Sure, these things are true… Master Data Governance does rely on compliance, and people indeed are more compliant if they’re on board with why we’re doing it.  And, I’m guessing that 9 out of 10 readers wouldn’t have made it this far if there wasn’t some element of executive sponsorship in place. 

Let’s hit on some hard, practical considerations when it comes to your Master Data.  Here are three avoidable mistakes that companies consistently make.

  1. They’re not measuring the right stuff… operationally.  As goes the old adage, “Begin with the end in mind.”  If you’re not measuring the stuff that actually helps you optimize operations across the full range of business domains, then there’s a good chance you’re not collecting the right data.  If you’re not collecting the right data, then does it really matter how clean it is?

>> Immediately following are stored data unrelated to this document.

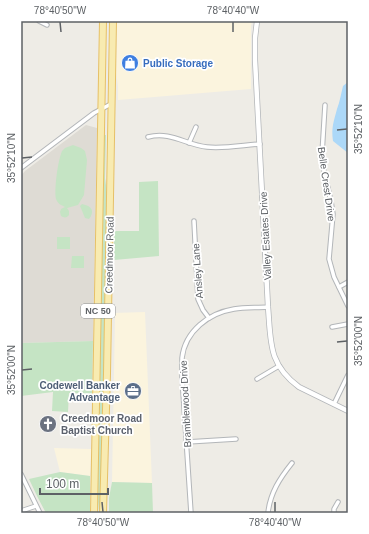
<svg xmlns="http://www.w3.org/2000/svg" width="369" height="534" viewBox="0 0 369 534" font-family="Helvetica,sans-serif">
  <rect width="100%" height="100%" fill="#eeece6"/>
  <g fill="#fbf4de">
    <polygon points="117,21 252,21 251,26 251,89 118,100 118,86 116,73"/>
    <polygon points="145,312 152,483 112,482 115,317 113,313"/>
    <polygon points="54,448 91,449 90,476 60,472"/>
  </g>
  <polygon fill="#dedbd4" points="86,125 97,128 93,341 21,343 21,176 25,171"/>
  <g fill="#c5e4c4">
    <polygon points="104,135 106,135 105,178 108,200 101,513 99,513 97,490"/>
    <path d="M73 145 81 148 85 151 87 160 84 195 78 205 67 208 69 211V215C67 218 64 218 61 216L60 212 61 209 65 207C61 205 58 204 56 199 54 189 58 160 62 151L65 148Z"/>
    <polygon points="158,181 159,256 114,260 114,231 139,231 139,182"/>
    <path d="M82 204C92 206 95 211 89 219L85 218 80 206Z"/>
    <rect x="57" y="237" width="13" height="12"/>
    <polygon points="72,256 84,256 84,268 71,268"/>
    <polygon points="93,341 92,394 69,393 68,412 52,411 53,392 21,396 21,343"/>
    <polygon points="60,472 90,476 90,513 46,513 38,498 29,479"/>
    <polygon points="112,482 152,483 153,513 109,513 109,498"/>
  </g>
  <path fill="#acd8f8" d="M348 82V153L333 141C331 127 334 121 337 109 340 101 341 94 343 86Z"/>
  <g fill="none" stroke-linecap="round" stroke-linejoin="round">
    <g stroke="#b3b6b9" stroke-width="5.5">
      <g id="minor">
        <polyline points="39,21 47,25"/>
        <polyline points="325,105 322,154 324,171 331,201 333,214 329,259 334,277 348,306"/>
        <path d="M148 137C171 131 186 145 207 147 223 149 244 145 260 144"/>
        <polyline points="189,143 196,127"/>
        <polyline points="21,168 94,113 111,104"/>
        <polyline points="194,221 198,299 203,310 209,318"/>
        <polyline points="339,287 348,282"/>
        <polyline points="332,327 348,324"/>
        <polyline points="257,379 279,366"/>
        <polyline points="334,404 348,375"/>
        <polyline points="187,442 236,439"/>
        <polyline points="21,474 40,513"/>
        <polyline points="21,511 36,506"/>
        <path d="M191 513 182 377C182 370 182 364 182 358 185 331 209 313 234 309 245 307 257 308 268 307"/>
        <path d="M268 513C270 493 280 478 292 463"/>
        <polyline points="334,513 334,509 338,502"/>
      </g>
    </g>
    <g stroke="#b3b6b9" stroke-width="6">
      <path id="tertiary" d="M257 21 255 38V60L268 307C271 342 268 364 299 387L348 411"/>
    </g>
    <g stroke="#e6c067" stroke-width="8">
      <g id="primary">
        <polyline points="94,513 103,21"/>
        <polyline points="103,513 107,374 113,21"/>
      </g>
    </g>
    <use href="#minor" stroke="#fff" stroke-width="3.5"/>
    <use href="#tertiary" stroke="#fff" stroke-width="4.5"/>
    <use href="#primary" stroke="#f8ebb1" stroke-width="6"/>
  </g>
  <path fill="none" stroke="#5d6165" stroke-width="1.5" d="M60 22 61 32M233 22V32M337 130 347 129M22 158 32 157M337 342 347 341M22 370 32 369M102 502 103 512M275 502V512"/>
  <defs>
    <g id="shop-disc" transform="scale(0.9)"><circle r="9.5" fill="#3f7fe0" stroke="#fff"/><path d="M-5-2.5h2.3a2.7 3.5 0 0 1 5.4 0H5L5.5 6h-11ZM-1.5-2.5h3a1.5 2.3 0 0 0-3 0Z" fill="#fff"/></g>
    <g id="office-disc" transform="scale(0.9)"><circle r="9.5" fill="#5c6f8a" stroke="#fff"/><path d="M-6-3h4V-5.5h4V-3h4V5H-6ZM-1-4.5V-3h2v-1.5ZM-6 0V1H6V0Z" fill="#fff"/></g>
    <g id="church-disc" transform="scale(0.9)"><circle r="9.5" fill="#6b7280" stroke="#fff"/><path d="M-1.2-6h2.4v3.5h3.3v2.4h-3.3V6h-2.4V-.1h-3.3v-2.4h3.3Z" fill="#fff"/></g>
  </defs>
  <g fill-rule="evenodd">
    <use href="#shop-disc" x="130" y="63"/>
    <use href="#office-disc" x="133" y="391"/>
    <use href="#church-disc" x="48" y="424"/>
  </g>
  <g text-anchor="middle" stroke-width="3.5" stroke-linejoin="round" paint-order="stroke">
    <rect fill="#fff" stroke="#8e9093" stroke-width="1" x="81" y="304" width="34" height="14" rx="3"/>
    <g font-size="9" font-weight="bold" fill="#5d6165">
      <text x="98" y="314">NC 50</text>
    </g>
    <g font-size="10" font-weight="bold" fill="#366cbe" stroke="#fff" text-anchor="start">
      <text x="143" y="67">Public Storage</text>
    </g>
    <g font-size="10" fill="#5d6165" stroke="#fff">
      <text transform="translate(327 184) rotate(82)" y="4">Belle Crest Drive</text>
      <text transform="translate(265 236) rotate(-93)" y="4">Valley Estates Drive</text>
      <text transform="translate(109 255) rotate(-89)" y="4">Creedmoor Road</text>
      <text transform="translate(197 271) rotate(-94)" y="4">Ansley Lane</text>
      <text transform="translate(185 404) rotate(-93)" y="4">Bramblewood Drive</text>
    </g>
    <g font-size="10" font-weight="bold" fill="#4e5e75" stroke="#fff" text-anchor="end">
      <text x="120" y="389">Codewell Banker<tspan x="120" dy="12">Advantage</tspan></text>
    </g>
    <g font-size="10" font-weight="bold" fill="#5b616d" stroke="#fff" text-anchor="start">
      <text x="61" y="422">Creedmoor Road<tspan x="61" dy="12">Baptist Church</tspan></text>
    </g>
  </g>
  <rect width="369" height="534" fill="none" stroke="#ffffff" stroke-width="44"/>
  <path d="M40 488v6h68v-6" fill="none" stroke="#5d6165" stroke-width="2"/>
  <text x="46" y="488" font-size="12" fill="#5d6165" stroke="#ffffff" stroke-width="3" paint-order="stroke">100 m</text>
  <rect x="22" y="22" width="325" height="490" fill="none" stroke="#5d6165" stroke-width="1.5"/>
  <g font-size="10" text-anchor="middle" fill="#5d6165">
    <text x="60" y="14">78°40'50"W</text>
    <text x="233" y="14">78°40'40"W</text>
    <text transform="translate(358 129) rotate(-90)" y="4">35°52'10"N</text>
    <text transform="translate(11 158) rotate(-90)" y="4">35°52'10"N</text>
    <text transform="translate(358 341) rotate(-90)" y="4">35°52'00"N</text>
    <text transform="translate(11 370) rotate(-90)" y="4">35°52'00"N</text>
    <text x="103" y="526">78°40'50"W</text>
    <text x="275" y="526">78°40'40"W</text>
  </g>
</svg>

This is not “data for data’s sake.”  There is an ongoing cost to reliable master data.  While it would be nice (and perhaps one day feasible) to collect everything, that’s far from practical for most businesses.  For a metric to have business value, it must be timely, reliable (in that it’s hard to “cheat”), and informative.  The right metrics go a long way to defining the policies and processes more generally associated with the discipline of Master Data Governance.

  1. They don’t systematically triage their data points.  Every data point has a cost.  As goes the old adage, “Let the hopeless die first.”  Yes, the cost of storage, retrieval, processing and other computational tasks is at an all-time low.  But, the cost of eliciting personnel compliance is at an all-time high.  If you need to remind yourself of the true cost of eliciting compliance, think about trying to get your salespeople to update CRM correctly.

Systematic triage tells us where to focus what level of effort.  If it’s easy to collect and of high value – new bookings for example – collect it and ensure it’s bulletproof. 

If it’s more costly to collect and consume, but is of high value, consider some amount of pre-processing in order to minimize the cost of consumption.  An example of this would be one of my favorite metrics: what % of our deals in stage W converted to stage X within timespan Y during period Z?  I won’t go into why this metric is so valuable (much of its value lies in its reliability), but it turns out to be one of the more difficult metrics for which to collect data.  I have found that the best time to prepare such data for consumption is close to the point of collection – waiting until you need to compile it for the monthly ops review only increases the cost of consumption. 

  1. They look at each information technology system in isolationAs goes the old adage, “Can’t see the forest for the bark.”  Multiple systems will carry the same data point.  For example, your customer’s address is likely to exist in your CRM as well as your ERP.  Not only does sound Master Data Governance suggest that these two systems should agree, but we may find that one system is more likely than the other to be reliable.  We may find that the cost of collection is lower for one system than it is for the other.  Relative reliably and relative cost of collection is going to drive decisions on both policy and whether and how to automate Master Data Governance-related functions.

While these are all common mistakes, avoiding them goes a long way towards the hard work of developing sound Master Data Governance policies that intelligently trade off compliance with standard operating procedures with automation.